* [EXTRACT]

[Start of Attachment]

# Pensacola Pier 3/11



## TarponDan (Nov 29, 2011)

I went out for an hour or so this evening to test out some of the tackle I got at Outcast last week. Water was dirty, but looked a lot cleaner a couple hundred yards beyond the pier. Surf was rough. One guy hooked a big shark, probably about 150#, and some people were catching little catfish.


----------



## Austin (Sep 30, 2007)

Water will start to clear up a bit with this north wind for the rest of the week and as the surf calms down. And it BETTER be cleaned up in 2 weeks when I take my vacation!!


----------



## AVIDfisherman (Jan 31, 2013)

Austin said:


> Water will start to clear up a bit with this north wind for the rest of the week and as the surf calms down. And it BETTER be cleaned up in 2 weeks when I take my vacation!!


I'm trying to learn how to read weather.gov do you think the surf is going to be rough all this week? I'm off till next monday. I wanted to try to pass this week.


----------



## J0nesi (Jun 22, 2011)

AVIDfisherman said:


> I'm trying to learn how to read weather.gov do you think the surf is going to be rough all this week? I'm off till next monday. I wanted to try to pass this week.


 
just started this thread yesterday check it out

http://www.pensacolafishingforum.com/f30/what-weather-surf-websites-do-you-use-146379/#post1136741

http://www.swellinfo.com/surf-forecast/pensacola-florida


----------



## DAWGONIT (Jan 16, 2009)

+1 on North winds calming things down. it does shift around toward the end of the week though 

catch 'em up.


----------



## Austin (Sep 30, 2007)

AVIDfisherman said:


> I'm trying to learn how to read weather.gov do you think the surf is going to be rough all this week? I'm off till next monday. I wanted to try to pass this week.


Wed-Sun looks like things should be alright. Water is dirty, and will be cleaned up more and more as the week goes on.

A good way to get an idea of what conditions may be like is to click the "quick waves" link at the top of the forum. Wind and wave height play the biggest role when fishing on the beach or in the gulf.


----------



## AVIDfisherman (Jan 31, 2013)

J0nesi said:


> just started this thread yesterday check it out
> 
> http://www.pensacolafishingforum.com/f30/what-weather-surf-websites-do-you-use-146379/#post1136741
> 
> http://www.swellinfo.com/surf-forecast/pensacola-florida


Swellinfo is nice. The cam shows me how rough it is. They also have windspeed in mph amd not knots. I dont even know what knots are lol


----------



## Somefish (Oct 1, 2012)

Knots are those things you get when you cast into the wind with a spinning rod with your bail wide open!!! Lol


----------



## Pier#r (Oct 2, 2007)

LOL true dat!

1 knot = 1.15 mph


----------

[End of Attachment]

* [YOUR OBJECTIVE]
Copy the pier thread again, starting at the words "## Somefish (Oct" and stopping after "LOL true dat!", and swap "spinning rod" for "casting rod".

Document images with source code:

[Start of Attachment]

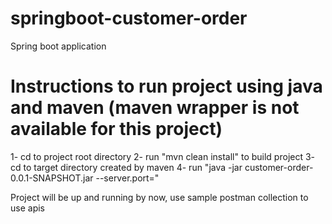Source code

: # springboot-customer-order
Spring boot application

# Instructions to run project using java and maven (maven wrapper is not available for this project)
1- cd to project root directory
2- run "mvn clean install" to build project
3- cd to target directory created by maven
4- run "java -jar customer-order-0.0.1-SNAPSHOT.jar --server.port=<specify any free port here>"

Project will be up and running by now, use sample postman collection to use apis
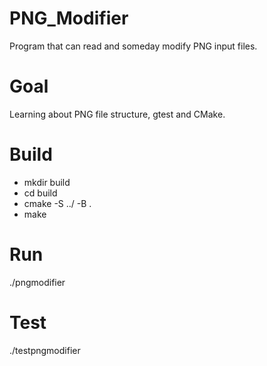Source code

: # PNG_Modifier
Program that can read and someday modify PNG input files.

# Goal
Learning about PNG file structure, gtest and CMake.

# Build
- mkdir build
- cd build
- cmake -S ../ -B .
- make
  
# Run
./pngmodifier

# Test
./testpngmodifier
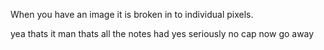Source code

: When you have an image it is broken in to individual pixels.

yea thats it man
thats all the notes had
yes seriously no cap
now go away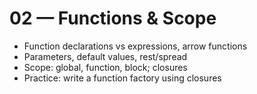 # 02 — Functions & Scope

- Function declarations vs expressions, arrow functions
- Parameters, default values, rest/spread
- Scope: global, function, block; closures
- Practice: write a function factory using closures
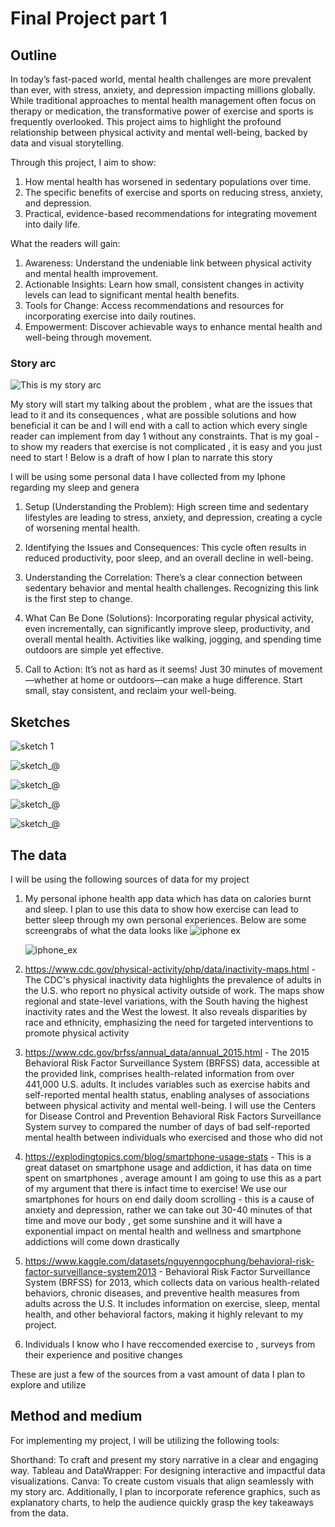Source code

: # Final Project part 1 

## Outline 

In today’s fast-paced world, mental health challenges are more prevalent than ever, with stress, anxiety, and depression impacting millions globally. While traditional approaches to mental health management often focus on therapy or medication, the transformative power of exercise and sports is frequently overlooked. This project aims to highlight the profound relationship between physical activity and mental well-being, backed by data and visual storytelling.

Through this project, I aim to show:

1) How mental health has worsened in sedentary populations over time.
2) The specific benefits of exercise and sports on reducing stress, anxiety, and depression.
3) Practical, evidence-based recommendations for integrating movement into daily life.

What the readers will gain: 

1) Awareness: Understand the undeniable link between physical activity and mental health improvement.
2) Actionable Insights: Learn how small, consistent changes in activity levels can lead to significant mental health benefits.
3) Tools for Change: Access recommendations and resources for incorporating exercise into daily routines.
4) Empowerment: Discover achievable ways to enhance mental health and well-being through movement.


### Story arc 

![This is my story arc](story_arc.jpg)

My story will start my talking about the problem , what are the issues that lead to it and its consequences , what are possible solutions and how beneficial it can be and I will end with a call to action which every single reader can implement from day 1 without any constraints. That is my goal - to show my readers that exercise is not complicated , it is easy and you just need to start ! Below is a draft of how I plan to narrate this story

I will be using some personal data I have collected from my Iphone regarding my sleep and genera

1. Setup (Understanding the Problem):
High screen time and sedentary lifestyles are leading to stress, anxiety, and depression, creating a cycle of worsening mental health.

2. Identifying the Issues and Consequences:
This cycle often results in reduced productivity, poor sleep, and an overall decline in well-being.

3. Understanding the Correlation:
There’s a clear connection between sedentary behavior and mental health challenges. Recognizing this link is the first step to change.

4. What Can Be Done (Solutions):
Incorporating regular physical activity, even incrementally, can significantly improve sleep, productivity, and overall mental health. Activities like walking, jogging, and spending time outdoors are simple yet effective.

5. Call to Action:
It’s not as hard as it seems! Just 30 minutes of movement—whether at home or outdoors—can make a huge difference. Start small, stay consistent, and reclaim your well-being.

## Sketches 
![sketch 1](sketch_1.jpg)

![sketch_@](sketch_2.jpg)

![sketch_@](sketch_3.jpg)

![sketch_@](sketch_4.jpg)

![sketch_@](sketch_5.jpg)


## The data 

I will be using the following sources of data for my project 
1) My personal iphone health app data which has data on calories burnt and sleep. I plan to use this data to show how exercise can lead to better sleep through my own personal experiences. Below are some screengrabs of what the data looks like
   ![iphone ex](Iphone_1.jpg)
   
   ![iphone_ex](iphone_2.jpg)

2) https://www.cdc.gov/physical-activity/php/data/inactivity-maps.html - The CDC's physical inactivity data highlights the prevalence of adults in the U.S. who report no physical activity outside of work. The maps show regional and state-level variations, with the South having the highest inactivity rates and the West the lowest. It also reveals disparities by race and ethnicity, emphasizing the need for targeted interventions to promote physical activity

3) https://www.cdc.gov/brfss/annual_data/annual_2015.html - The 2015 Behavioral Risk Factor Surveillance System (BRFSS) data, accessible at the provided link, comprises health-related information from over 441,000 U.S. adults. It includes variables such as exercise habits and self-reported mental health status, enabling analyses of associations between physical activity and mental well-being. I will use the Centers for Disease Control and Prevention Behavioral Risk Factors Surveillance System survey to compared the number of days of bad self-reported mental health between individuals who exercised and those who did not
   
4) https://explodingtopics.com/blog/smartphone-usage-stats - This is a great dataset on smartphone usage and addiction, it has data on time spent on smartphones , average amount  I am going to use this as a part of my argument that there is infact time to exercise! We use our smartphones for hours on end daily doom scrolling - this is a cause of anxiety and depression, rather we can take out 30-40 minutes of that time and move our body , get some sunshine and it will have a exponential impact on mental health and wellness and smartphone addictions will come down drastically 

5) https://www.kaggle.com/datasets/nguyenngocphung/behavioral-risk-factor-surveillance-system2013 - Behavioral Risk Factor Surveillance System (BRFSS) for 2013, which collects data on various health-related behaviors, chronic diseases, and preventive health measures from adults across the U.S. It includes information on exercise, sleep, mental health, and other behavioral factors, making it highly relevant to my project.

6) Individuals I know who I have reccomended exercise to , surveys from their experience and positive changes 

These are just a few of the sources from a vast amount of data I plan to explore and utilize 
## Method and medium 
For implementing my project, I will be utilizing the following tools:

Shorthand: To craft and present my story narrative in a clear and engaging way.
Tableau and DataWrapper: For designing interactive and impactful data visualizations.
Canva: To create custom visuals that align seamlessly with my story arc.
Additionally, I plan to incorporate reference graphics, such as explanatory charts, to help the audience quickly grasp the key takeaways from the data.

[End of Attachment]

* [SOLUTION FOR THIS PROBLEM]
## Somefish (Oct 1, 2012)

Knots are those things you get when you cast into the wind with a casting rod with your bail wide open!!! Lol


----------



## Pier#r (Oct 2, 2007)

LOL true dat!